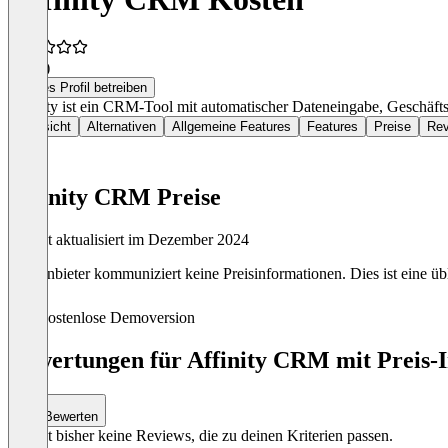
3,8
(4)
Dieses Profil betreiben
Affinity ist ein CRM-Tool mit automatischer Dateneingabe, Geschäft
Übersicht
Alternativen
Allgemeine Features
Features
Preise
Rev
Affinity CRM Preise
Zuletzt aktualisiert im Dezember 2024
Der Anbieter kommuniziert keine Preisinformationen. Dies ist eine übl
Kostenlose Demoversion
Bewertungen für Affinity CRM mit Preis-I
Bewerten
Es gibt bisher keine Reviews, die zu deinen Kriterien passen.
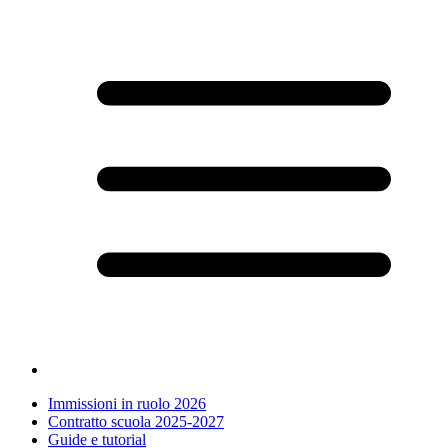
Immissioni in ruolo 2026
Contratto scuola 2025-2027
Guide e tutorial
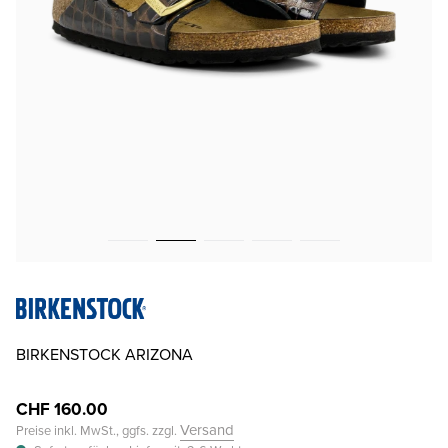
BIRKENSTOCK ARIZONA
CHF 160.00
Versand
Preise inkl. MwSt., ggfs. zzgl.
# # # # #
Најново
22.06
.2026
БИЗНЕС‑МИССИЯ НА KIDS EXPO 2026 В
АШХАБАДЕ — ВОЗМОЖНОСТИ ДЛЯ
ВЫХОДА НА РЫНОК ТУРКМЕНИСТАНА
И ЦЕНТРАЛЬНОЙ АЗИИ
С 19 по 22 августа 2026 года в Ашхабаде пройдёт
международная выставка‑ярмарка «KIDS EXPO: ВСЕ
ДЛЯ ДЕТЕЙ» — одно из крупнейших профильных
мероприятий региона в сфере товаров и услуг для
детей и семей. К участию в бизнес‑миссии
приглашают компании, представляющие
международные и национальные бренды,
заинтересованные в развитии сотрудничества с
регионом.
# # # # #
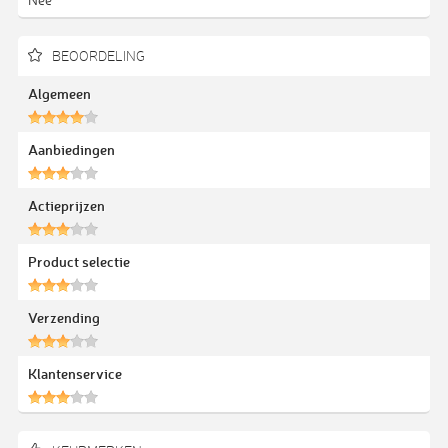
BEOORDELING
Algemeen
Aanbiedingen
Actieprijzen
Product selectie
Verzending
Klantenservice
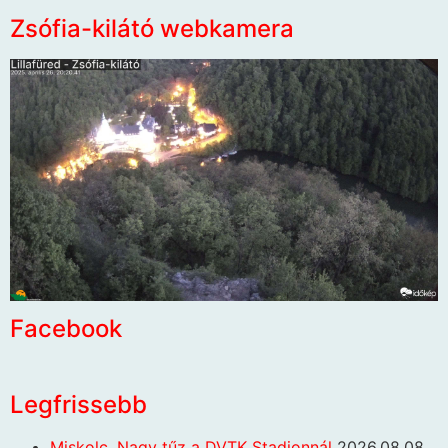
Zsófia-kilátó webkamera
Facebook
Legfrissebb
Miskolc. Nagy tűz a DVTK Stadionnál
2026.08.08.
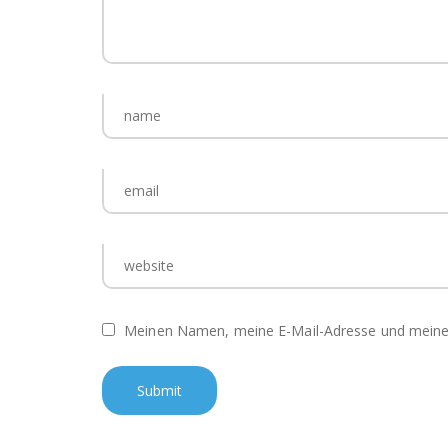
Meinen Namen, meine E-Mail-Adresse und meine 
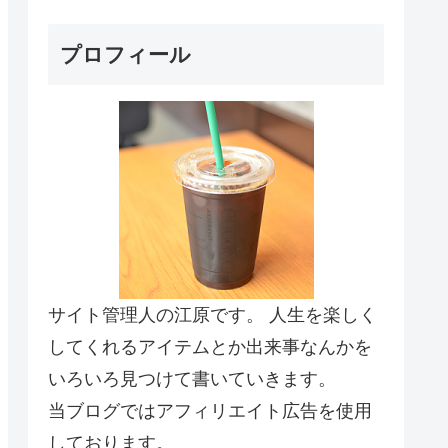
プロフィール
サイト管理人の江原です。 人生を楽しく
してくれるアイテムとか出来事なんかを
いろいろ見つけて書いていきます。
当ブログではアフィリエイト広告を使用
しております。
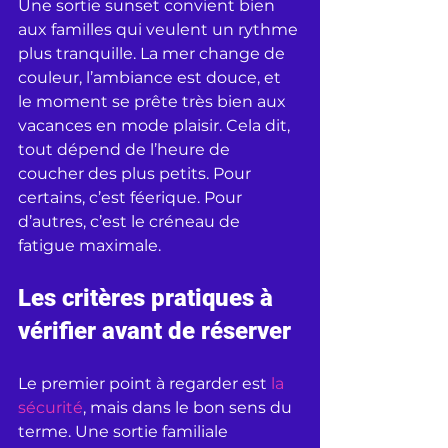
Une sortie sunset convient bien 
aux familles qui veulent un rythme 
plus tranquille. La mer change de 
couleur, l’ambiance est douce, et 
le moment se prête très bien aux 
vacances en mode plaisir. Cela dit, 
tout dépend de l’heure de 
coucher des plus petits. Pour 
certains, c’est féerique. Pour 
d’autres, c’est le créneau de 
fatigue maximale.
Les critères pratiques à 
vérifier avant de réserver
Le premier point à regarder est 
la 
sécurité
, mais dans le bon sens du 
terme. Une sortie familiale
# # # # #
__What is required__
Search the material above for "keine". Copy each line that has it.

__Exercise answer__
Der Anbieter kommuniziert keine Preisinformationen. Dies ist eine übl
Es gibt bisher keine Reviews, die zu deinen Kriterien passen.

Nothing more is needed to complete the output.